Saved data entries
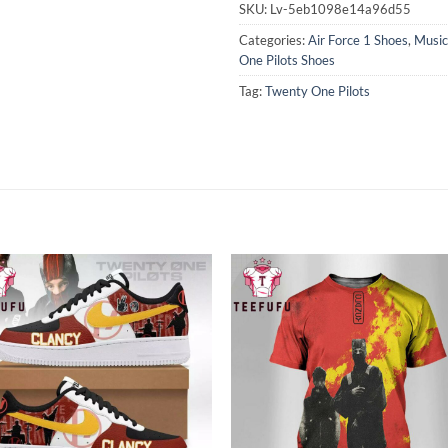
SKU:
Lv-5eb1098e14a96d55
Categories:
Air Force 1 Shoes
,
Music
One Pilots Shoes
Tag:
Twenty One Pilots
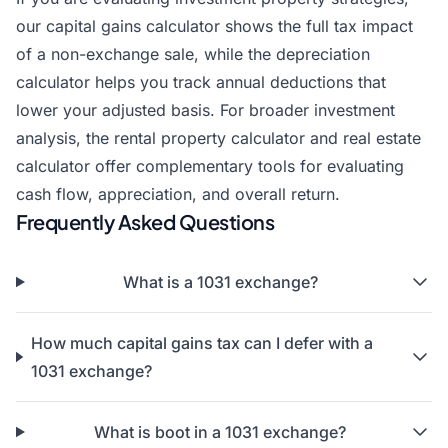
our
capital gains calculator
shows the full tax impact
of a non-exchange sale, while the
depreciation
calculator
helps you track annual deductions that
lower your adjusted basis. For broader investment
analysis, the
rental property calculator
and
real estate
calculator
offer complementary tools for evaluating
cash flow, appreciation, and overall return.
Frequently Asked Questions
What is a 1031 exchange?
How much capital gains tax can I defer with a
1031 exchange?
What is boot in a 1031 exchange?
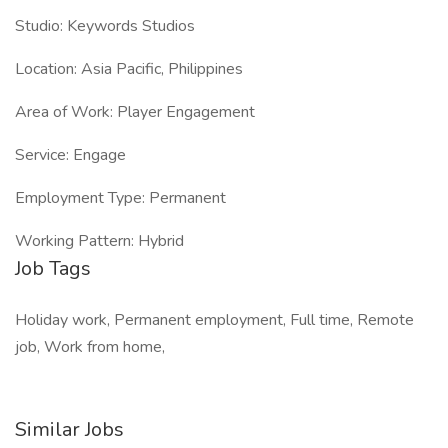
Studio: Keywords Studios
Location: Asia Pacific, Philippines
Area of Work: Player Engagement
Service: Engage
Employment Type: Permanent
Working Pattern: Hybrid
Job Tags
Holiday work, Permanent employment, Full time, Remote
job, Work from home,
Similar Jobs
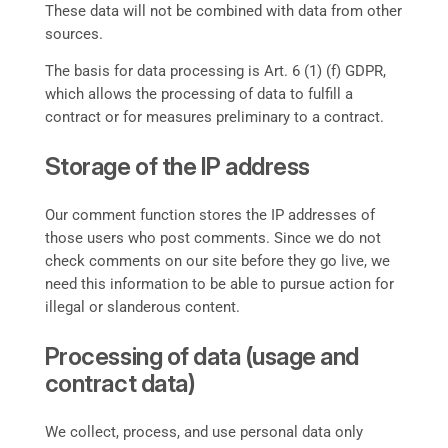
These data will not be combined with data from other
sources.
The basis for data processing is Art. 6 (1) (f) GDPR,
which allows the processing of data to fulfill a
contract or for measures preliminary to a contract.
Storage of the IP address
Our comment function stores the IP addresses of
those users who post comments. Since we do not
check comments on our site before they go live, we
need this information to be able to pursue action for
illegal or slanderous content.
Processing of data (usage and
contract data)
We collect, process, and use personal data only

■ Task directions:
Lines from the one with "check comments on" through the end of the data: set these down exactly, including both ends and nothing more.

■ Task result:
check comments on our site before they go live, we
need this information to be able to pursue action for
illegal or slanderous content.
Processing of data (usage and
contract data)
We collect, process, and use personal data only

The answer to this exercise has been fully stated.